- [REQUIRED ACTION]:
Set down exactly the lines below, starting at the one that contains "79,574 109,617 218,735" and ending at the one that contains "552,872 573,702 572,591", with both of those lines included and nothing else.

Stored data:
******

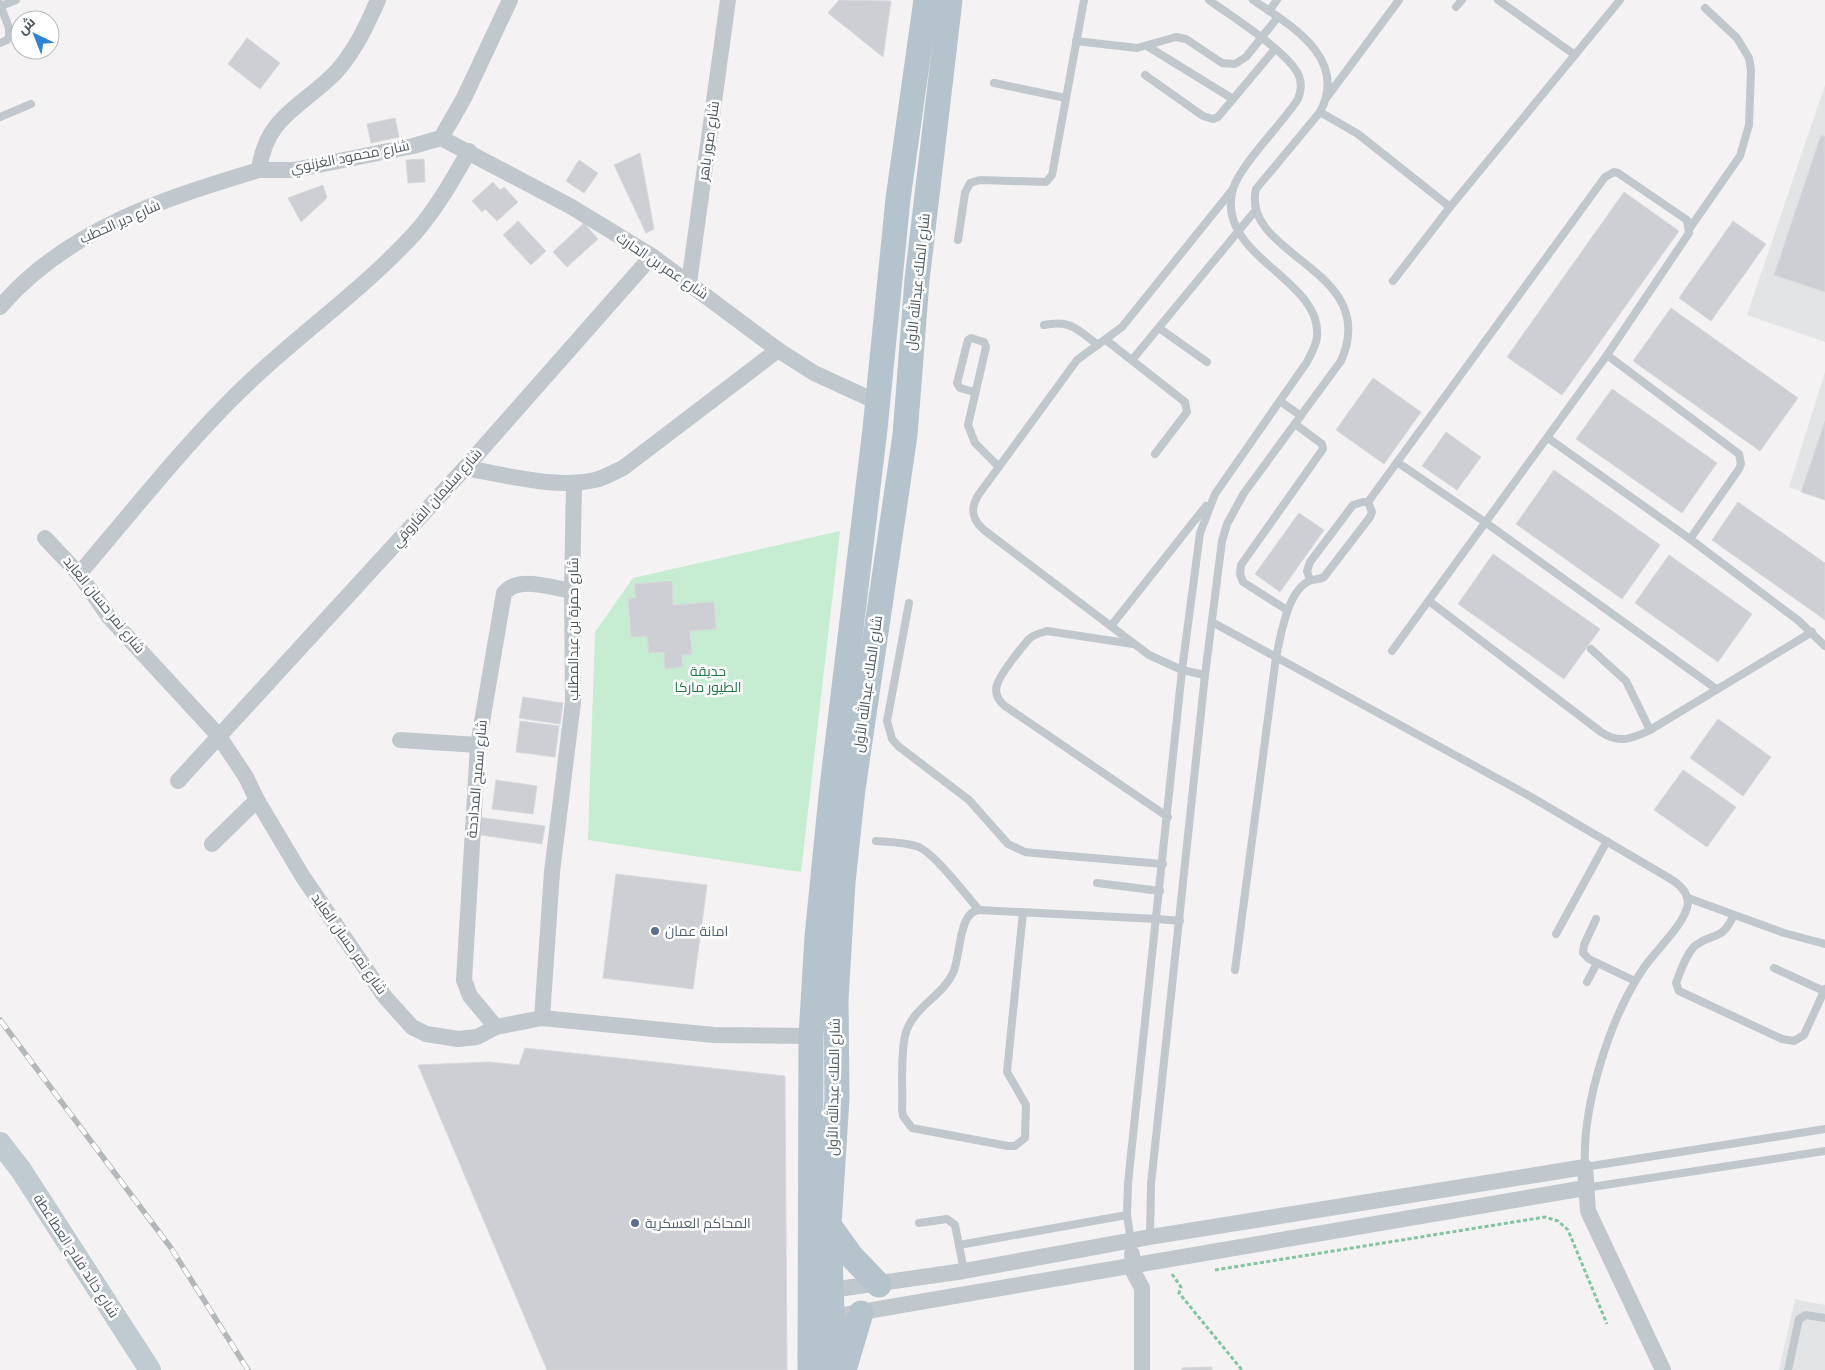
<svg xmlns="http://www.w3.org/2000/svg" width="1825" height="1370" font-family="Karla,Cairo,sans-serif">
  <style>
    .airport { fill: #e2e4e6 }
    .green { fill: #c6ecd2 }
    .building { fill: #cdcfd4; stroke: #d7d9dc }
    .lines { fill: none; stroke-linecap: round; stroke-linejoin: round }
    .path { stroke: #82c69f; stroke-width: 3; stroke-dasharray: 4 2.5; stroke-linecap: butt }
    .lane { stroke: #c0c7cd; stroke-width: 8 }
    .street { stroke: #c0c7cd; stroke-width: 16 }
    .secondary { stroke: #c0cad1; stroke-width: 22 }
    .primary { stroke: #b5c3cd; stroke-width: 25 }
    .rail-casing { stroke: #b5b8bb; stroke-width: 5.5 }
    .rail { stroke: #fff; stroke-width: 4; stroke-dasharray: 11; stroke-linecap: butt }
    .service-dot { fill: #5c6f8a; stroke: #fff; stroke-width: 2 }
    .labels { text-anchor: middle; dominant-baseline: central; stroke-width: 5; stroke-linejoin: round; paint-order: stroke }
    .street-label { font-size: 14px; fill: #4c575e; stroke: #fff }
    .park-label { font-size: 14px; fill: #227947; stroke: #fff }
    .service-label { font-size: 14px; fill: #4e5e75; stroke: #fff; text-anchor: start }
  </style>
  <rect width="100%" height="100%" fill="#f4f2f2"/>
  <g class="airport">
    <polygon points="1825,85 1825,342 1747,315"/>
    <polygon points="1825,372 1825,500 1789,487"/>
    <polygon points="1795,1299 1825,1305 1825,1370 1779,1370"/>
  </g>
  <polygon class="green" points="840,531 801,872 588,840 595,632 633,578"/>
  <g class="building">
    <polygon points="839,0 891,1 883,57 828,13"/>
    <polygon points="247,38 280,63 260,89 228,64"/>
    <polygon points="395,118 399,137 371,143 367,124"/>
    <polygon points="1821,135 1825,137 1825,292 1774,275"/>
    <polygon points="640,153 654,229 646,233 614,165"/>
    <polygon points="424,159 425,182 408,183 406,160"/>
    <polygon points="579,160 598,173 584,193 566,181"/>
    <polygon points="493,182 500,190 504,187 518,202 497,221 485,209 482,212 472,201"/>
    <polygon points="323,185 327,198 301,222 288,198"/>
    <polygon points="1624,192 1679,231 1562,395 1507,357"/>
    <polygon points="518,221 546,251 531,265 503,235"/>
    <polygon points="1733,221 1766,244 1711,321 1679,298"/>
    <polygon points="584,223 598,239 567,267 553,252"/>
    <polygon points="1671,308 1798,398 1760,451 1633,361"/>
    <polygon points="1373,378 1421,412 1384,464 1336,430"/>
    <polygon points="1612,389 1717,463 1682,513 1576,439"/>
    <polygon points="1825,421 1825,500 1801,492"/>
    <polygon points="1446,432 1481,457 1457,490 1422,466"/>
    <polygon points="1554,470 1660,545 1622,599 1516,524"/>
    <polygon points="1738,502 1825,563 1825,620 1712,540"/>
    <polygon points="1299,513 1324,530 1280,592 1255,574"/>
    <polygon points="1493,554 1600,629 1564,679 1458,604"/>
    <polygon points="1669,555 1752,614 1718,662 1635,603"/>
    <polygon points="672,581 673,605 714,602 716,629 690,631 692,654 682,655 683,667 665,669 664,652 649,653 647,636 631,637 628,598 636,598 634,584"/>
    <polygon points="523,697 563,703 560,724 519,718"/>
    <polygon points="1718,719 1771,757 1743,796 1690,758"/>
    <polygon points="520,721 559,726 555,757 516,752"/>
    <polygon points="1683,770 1736,807 1707,847 1654,810"/>
    <polygon points="496,780 537,786 533,814 492,809"/>
    <polygon points="477,817 545,826 542,844 474,834"/>
    <polygon points="616,874 707,885 693,989 603,978"/>
    <polygon points="525,1048 785,1076 787,1370 547,1370 418,1065 489,1062 519,1065"/>
    <polygon points="1212,1367 1212,1370 1182,1370 1182,1368"/>
  </g>
  <g class="lines">
    <g class="path">
      <polyline points="1215,1270 1545,1217 1558,1221 1568,1230 1607,1324"/>
      <polyline points="1172,1274 1181,1287 1179,1293 1242,1370"/>
    </g>
    <g class="lane">
      <polyline points="1498,0 1575,55"/>
      <polyline points="0,4 9,28 9,36 7,40 0,43"/>
      <polyline points="1,6 16,0"/>
      <polyline points="1456,7 1462,0"/>
      <polyline points="1269,11 1277,0"/>
      <polyline points="1076,41 1137,48 1176,37 1186,39 1222,63 1235,64 1246,57 1278,17"/>
      <polyline points="1147,46 1233,99"/>
      <polyline points="1145,75 1203,116 1213,119 1218,117 1275,49"/>
      <polyline points="994,83 1066,98"/>
      <polyline points="1327,97 1399,0"/>
      <polyline points="1320,112 1358,134 1450,207"/>
      <polyline points="0,117 31,104"/>
      <polyline points="1690,228 1740,156 1749,125 1751,70 1749,58 1737,38 1705,8"/>
      <polyline points="958,240 965,193 970,183 980,180 1046,182 1052,175 1084,0"/>
      <polyline points="1393,281 1450,207 1620,0"/>
      <path d="M1044,325C1070,319 1078,330 1098,345"/>
      <polyline points="1159,328 1207,362"/>
      <polyline points="1106,340 1185,402 1187,412 1155,454"/>
      <polyline points="1607,355 1739,454 1741,464 1739,469 1690,539"/>
      <polyline points="1132,360 1255,211"/>
      <polyline points="974,392 960,388 957,383 968,340 971,338 984,342 986,347 968,425 975,443 999,467"/>
      <polyline points="1280,401 1301,416"/>
      <polyline points="1548,438 1690,539 1799,621 1825,646"/>
      <polyline points="1397,462 1485,522 1715,688"/>
      <polyline points="1368,502 1605,177 1614,172 1618,173 1687,220 1689,233 1607,355 1392,651"/>
      <polyline points="1310,580 1307,571 1310,562 1353,505 1363,502 1368,502"/>
      <path d="M1429,601L1601,732C1619,744 1632,739 1650,730L1812,632"/>
      <polyline points="909,603 887,721 892,739 898,746 969,800 1008,844 1025,852 1034,853 1163,864"/>
      <polyline points="1287,610 1243,582 1240,574 1241,565 1323,449 1322,444 1295,424"/>
      <path d="M1212,622L1526,794L1669,878C1679,884 1691,894 1687,908C1681,928 1655,951 1643,969C1609,1020 1582,1106 1585,1167L1825,1129"/>
      <polyline points="1111,626 1206,506"/>
      <path d="M1133,644L1047,631C1041,633 1034,634 1029,639C1021,648 1000,674 997,685C994,694 999,701 1005,706L1168,817"/>
      <polyline points="1591,649 1626,681 1650,730"/>
      <path d="M1205,675L1182,670L1149,655L984,530C971,519 970,508 979,494L1077,360L1122,327L1233,189"/>
      <path d="M876,841C890,842 906,842 919,847C936,855 965,894 979,910"/>
      <polyline points="1097,883 1160,891"/>
      <polyline points="1688,898 1784,933 1825,944"/>
      <path d="M1023,912L1007,1072L1026,1105L1025,1138L1015,1146H1008L912,1128L903,1116L902,1109C903,1086 900,1059 905,1036C911,1008 942,997 953,973C961,956 958,912 979,910L1157,919L1180,921"/>
      <path d="M1734,915C1721,942 1716,931 1696,945C1687,952 1680,972 1676,983L1679,991L1782,1039L1794,1041L1804,1035L1825,989"/>
      <polyline points="1596,919 1584,945 1583,953 1589,959 1635,981"/>
      <polyline points="1556,934 1607,841"/>
      <polyline points="1774,968 1824,991"/>
      <path d="M1235,970L1276,657C1281,635 1287,592 1309,581C1313,579 1319,580 1324,577L1370,517L1372,512L1368,502"/>
      <polyline points="1587,982 1597,963"/>
      <polyline points="1585,1188 1825,1151"/>
      <polyline points="919,1223 947,1219 955,1225 964,1271"/>
      <path d="M1150,1237L1151,1184L1205,675L1222,541L1227,524L1244,493L1341,361C1382,269 1240,256 1256,189L1320,112C1349,58 1290,25 1253,0"/>
      <path d="M1131,1241L1127,1215L1128,1183L1182,670L1200,533L1215,494L1307,362C1311,354 1316,346 1317,337C1323,279 1214,256 1233,189C1240,165 1283,123 1298,99C1301,91 1302,85 1299,76C1290,53 1231,16 1209,0"/>
      <polyline points="959,1245 1127,1215"/>
      <polyline points="1788,1370 1799,1319 1806,1315 1825,1318"/>
    </g>
    <g class="street">
      <path d="M378,0C367,25 355,51 336,72C302,107 266,116 259,170H294L413,146L441,138L464,98L510,0"/>
      <polyline points="441,138 570,206 652,256 778,350 814,373 877,402"/>
      <polyline points="689,283 728,0"/>
      <path d="M0,307C67,229 163,199 259,170"/>
      <path d="M465,468C506,475 554,489 595,480C604,478 614,472 623,468L778,350"/>
      <polyline points="45,538 79,574 109,617 218,735 246,777 257,800 303,877 385,997 412,1027 426,1034 458,1039 477,1037 496,1027 542,1018 714,1035 811,1036"/>
      <path d="M79,574C133,511 184,445 244,387C299,334 363,290 415,233C437,208 453,179 469,151"/>
      <polyline points="400,740 478,745"/>
      <polyline points="178,781 465,468 652,256"/>
      <polyline points="212,844 257,800"/>
      <polyline points="542,1018 552,872 573,702 572,591 574,484"/>
      <path d="M496,1027L470,996L464,980L478,745L504,593C519,575 551,588 572,591"/>
      <polyline points="1132,1254 1134,1273 1142,1288 1142,1370"/>
      <polyline points="831,1290 964,1271 1150,1237 1585,1167 1588,1211 1663,1370"/>
      <polyline points="832,1317 1585,1188"/>
    </g>
    <polyline class="secondary" points="0,1143 21,1170 150,1370"/>
    <g class="primary">
      <polyline points="829,1225 852,1257 879,1285"/>
      <polyline points="810,1370 811,1036 817,937 831,796 875,429 898,199 926,0"/>
      <polyline points="834,1370 829,1225 837,1098 836,1000 843,882 853,789 905,435 917,280 950,0"/>
      <polyline points="844,1370 861,1313"/>
    </g>
    <g class="rail-casing">
      <polyline id="rail" points="0,1020 171,1248 248,1370"/>
    </g>
    <use href="#rail" class="rail"/>
  </g>
  <g class="service-dot">
    <circle cx="655" cy="931" r="5"/>
    <circle cx="635" cy="1223" r="5"/>
  </g>
  <g class="labels">
    <g class="street-label">
      <text transform="translate(709 141) rotate(-82)">شارع صور باهر</text>
      <text transform="translate(350 157) rotate(-11)">شارع محمود الغزنوي</text>
      <text transform="translate(120 222) rotate(-24)">شارع دير الحطب</text>
      <text transform="translate(662 266) rotate(34)">شارع عمر بن الحارث</text>
      <text transform="translate(918 282) rotate(-84)">شارع الملك عبدالله الأول</text>
      <text transform="translate(437 498) rotate(-48)">شارع سليمان الفاروقي</text>
      <text transform="translate(104 605) rotate(51)">شارع نمر حسان العايد</text>
      <text transform="translate(573 629) rotate(-90)">شارع حمزة بن عبدالمطلب</text>
      <text transform="translate(868 684) rotate(-82)">شارع الملك عبدالله الأول</text>
      <text transform="translate(477 779) rotate(-85)">شارع سميح المدادحة</text>
      <text transform="translate(349 944) rotate(55)">شارع نمر حسان العايد</text>
      <text transform="translate(834 1087) rotate(-89)">شارع الملك عبدالله الأول</text>
      <text transform="translate(76 1256) rotate(57)">شارع خالد فلاح العطاعطة</text>
    </g>
    <g class="park-label">
      <text x="708" y="671">حديقة<tspan x="708" dy="16">الطيور ماركا</tspan></text>
    </g>
    <g class="service-label">
      <text x="665" y="931">امانة عمان</text>
      <text x="645" y="1223">المحاكم العسكرية</text>
    </g>
  </g>
  <g transform="translate(35 35) rotate(317)"><circle r="24" fill="#ffffff" stroke="#b7bcbf"/>
  <path d="M0-4L9 19L0 12L-9 19Z" fill="#2e83d2"/>
  <text y="-8" font-size="14" font-weight="bold" text-anchor="middle" fill="#4c575e">ش</text>
  </g>
</svg>
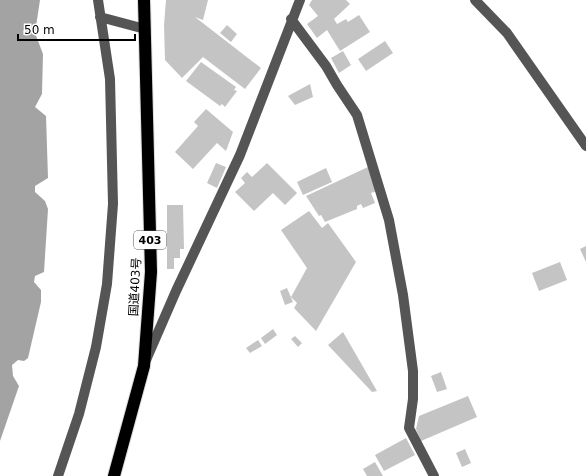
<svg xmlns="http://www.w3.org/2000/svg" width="586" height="476" font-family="'DejaVu Sans','Noto Sans JP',sans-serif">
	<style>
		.water { fill: #a3a3a3 }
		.building { fill: #c4c4c4 }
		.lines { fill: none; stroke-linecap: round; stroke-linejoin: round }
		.highway-casing { stroke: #dbdbdb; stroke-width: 14 }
		.minor { stroke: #555; stroke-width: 10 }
		.highway { stroke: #000; stroke-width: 12 }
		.labels { text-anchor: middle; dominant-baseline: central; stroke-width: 4; stroke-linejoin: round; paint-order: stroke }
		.shield { fill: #fff; stroke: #4c4c4c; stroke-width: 1 }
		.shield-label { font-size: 11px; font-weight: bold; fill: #000 }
		.street-label { font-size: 12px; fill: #000; stroke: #fff }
	</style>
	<rect width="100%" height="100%" fill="#fff"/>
	<path class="water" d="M0,0h40l-5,33 8,21 -1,40 -7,13 11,9 2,62 -13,8v6l10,9 3,8 -4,63 -9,4 -1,6 7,8v12l-13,56 -4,3 -6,-1 -6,5 1,11 6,10 -19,55z"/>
	<path class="building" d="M166,0h42l-5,20 -8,-3 66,51 -16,21 -42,-32 -21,21 -17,-18 -1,-35z
		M312,0h34l4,4 -16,15 3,5 9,-5 2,3 11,-7 11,17 -30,19 -13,-21 -10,8 -10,-14 11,-8 -9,-11z
		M227,25l10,9 -6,8 -11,-9z
		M385,41l8,12 -27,18 -8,-12z
		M343,51l8,14 -12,8 -8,-15z
		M201,62l35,25 -2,3 3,1 -12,16 -3,-3 -2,2 -34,-25z
		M310,84l3,13 -18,8 -7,-9z
		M206,109l27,23 -7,19 -9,-8 -24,26 -18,-17 23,-26 -4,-4z
		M216,163l10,4 -9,21 -10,-5z
		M267,163l30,30 -12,12 -12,-12 -19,18 -19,-19 10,-9 -4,-5 6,-6 5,5z
		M368,167l9,24 -6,2 4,10 -12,5 -2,-4 -4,2v3l-32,13 -4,-7 -2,1 -13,-20z
		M326,168l6,14 -29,13 -6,-13z
		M167,205h16l1,44h-4v9h-6v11h-7z
		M309,211l13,17 6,-5 28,39 -40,69 -22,-23 3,-5 -6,-6 16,-29 -26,-38z
		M586,246v16l-6,-13z
		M560,262l7,18 -28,11 -7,-18z
		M287,288l6,14 -8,3 -5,-14z
		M273,329l4,6 -12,9 -4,-6z
		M343,332l34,59 -5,1 -44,-47z
		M295,336l7,7 -4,4 -7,-8z
		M258,340l4,6 -12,7 -4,-5z
		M441,372l6,17 -10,3 -6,-16z
		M468,396l9,21 -56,24 -5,-12 3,-13z
		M406,438l9,17 -31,16 -9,-16z
		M465,449l6,14 -9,4 -6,-14z
		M375,462l8,14h-16l-4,-7z"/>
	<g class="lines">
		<defs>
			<path id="highway" d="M114,476l30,-110 7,-94 -7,-272"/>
		</defs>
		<use href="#highway" class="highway-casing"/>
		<path class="minor" d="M475,0l32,33 79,113
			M100,17l45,12
			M291,19l35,47 11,19 20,30 32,105 14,75 10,76v28l-4,29 25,48
			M146,360l30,-69 64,-136 60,-155
			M58,476l21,-62 17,-67 11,-63 6,-80 -3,-125 -12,-79"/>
		<use href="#highway" class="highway"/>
	</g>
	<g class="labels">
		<rect class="shield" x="134" y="231" width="32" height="18" rx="3"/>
		<g class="shield-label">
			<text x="150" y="240">403</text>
		</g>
		<g class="street-label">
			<text transform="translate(135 287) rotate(-87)">国道403号</text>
		</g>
	</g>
	<path d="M18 34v6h117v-6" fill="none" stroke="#000000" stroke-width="2"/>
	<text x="24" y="34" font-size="12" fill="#000000" stroke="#ffffff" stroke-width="3" paint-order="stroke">50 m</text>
</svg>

******

- [EXERCISE RESULT]:
      <polyline points="45,538 79,574 109,617 218,735 246,777 257,800 303,877 385,997 412,1027 426,1034 458,1039 477,1037 496,1027 542,1018 714,1035 811,1036"/>
      <path d="M79,574C133,511 184,445 244,387C299,334 363,290 415,233C437,208 453,179 469,151"/>
      <polyline points="400,740 478,745"/>
      <polyline points="178,781 465,468 652,256"/>
      <polyline points="212,844 257,800"/>
      <polyline points="542,1018 552,872 573,702 572,591 574,484"/>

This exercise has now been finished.